ICYMI, as the kids say, here at last (after some more technical difficulties - and, yes, between this and our Friday night love-in at Bergen Street Comics being rained out, we are having technical difficulties galore) is Tom Spurgeon, aka the Comics Reporter, doing his Sunday Interview thing with Mike Dawson. As we can attest, these interviews are a lot of work, and require a ton of thought, so count yourself lucky that Mike is a thoughtful guy. There's plenty of shoptalk here, lots of stuff on process and the like. Angie Bongiolatti, Mike's latest graphic novel from us, was a long time in coming. There are plenty of ideas in this book, though, in a sense, it's about one thing and a certain time and place and age in post-9/11 New York. There was a lot of experimentation involved in finding a style that would both corral and express the ideas and move the narrative along, too. After all this, there was a lightning quick turnaround, with Mike finishing the book in January and us getting books printed by April.

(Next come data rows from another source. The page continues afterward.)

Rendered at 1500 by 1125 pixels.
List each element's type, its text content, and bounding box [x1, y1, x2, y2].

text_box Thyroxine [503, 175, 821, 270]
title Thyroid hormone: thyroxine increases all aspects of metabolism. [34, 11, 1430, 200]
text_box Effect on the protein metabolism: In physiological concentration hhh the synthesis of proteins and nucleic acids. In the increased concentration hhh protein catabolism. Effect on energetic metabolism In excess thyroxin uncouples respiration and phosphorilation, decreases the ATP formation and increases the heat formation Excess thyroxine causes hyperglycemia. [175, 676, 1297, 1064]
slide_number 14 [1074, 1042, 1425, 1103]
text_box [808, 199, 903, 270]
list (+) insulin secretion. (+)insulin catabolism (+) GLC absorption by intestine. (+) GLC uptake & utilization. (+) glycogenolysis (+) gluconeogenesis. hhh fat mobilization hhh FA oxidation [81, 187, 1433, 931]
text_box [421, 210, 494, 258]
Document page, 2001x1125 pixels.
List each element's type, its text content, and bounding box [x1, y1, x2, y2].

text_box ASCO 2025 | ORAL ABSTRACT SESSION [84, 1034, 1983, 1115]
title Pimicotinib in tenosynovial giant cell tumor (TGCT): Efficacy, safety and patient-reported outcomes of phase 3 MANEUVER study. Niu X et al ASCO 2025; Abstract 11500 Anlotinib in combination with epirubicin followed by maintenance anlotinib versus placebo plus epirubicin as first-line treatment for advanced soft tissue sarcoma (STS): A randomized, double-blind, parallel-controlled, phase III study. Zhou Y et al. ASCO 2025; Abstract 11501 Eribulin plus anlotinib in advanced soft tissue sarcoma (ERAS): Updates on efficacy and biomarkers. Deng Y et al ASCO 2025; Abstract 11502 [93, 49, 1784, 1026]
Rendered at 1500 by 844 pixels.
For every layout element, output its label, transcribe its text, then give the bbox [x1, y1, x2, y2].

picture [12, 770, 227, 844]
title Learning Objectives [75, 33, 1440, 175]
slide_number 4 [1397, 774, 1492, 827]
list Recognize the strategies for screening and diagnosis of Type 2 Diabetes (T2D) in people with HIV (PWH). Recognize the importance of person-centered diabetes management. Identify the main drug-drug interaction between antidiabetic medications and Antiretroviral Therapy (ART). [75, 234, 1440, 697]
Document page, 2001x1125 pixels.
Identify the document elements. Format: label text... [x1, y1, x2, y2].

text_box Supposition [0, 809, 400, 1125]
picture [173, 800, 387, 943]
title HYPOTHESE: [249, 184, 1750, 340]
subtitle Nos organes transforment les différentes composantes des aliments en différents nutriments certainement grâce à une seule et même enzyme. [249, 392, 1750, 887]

Angie Bongiolatti is catching up with its audience about now. Meanwhile, Mike has been all over the place, on tumblr, on Slate, on TCJ Talkies, and Tom has Mike talking about the future quite a bit, too. If you like Big Questions for cartoonists, this is a good place to be. As for Angie Bongiolatti, well, ask Mike says, " I think people just sort of have to read it." So go read it!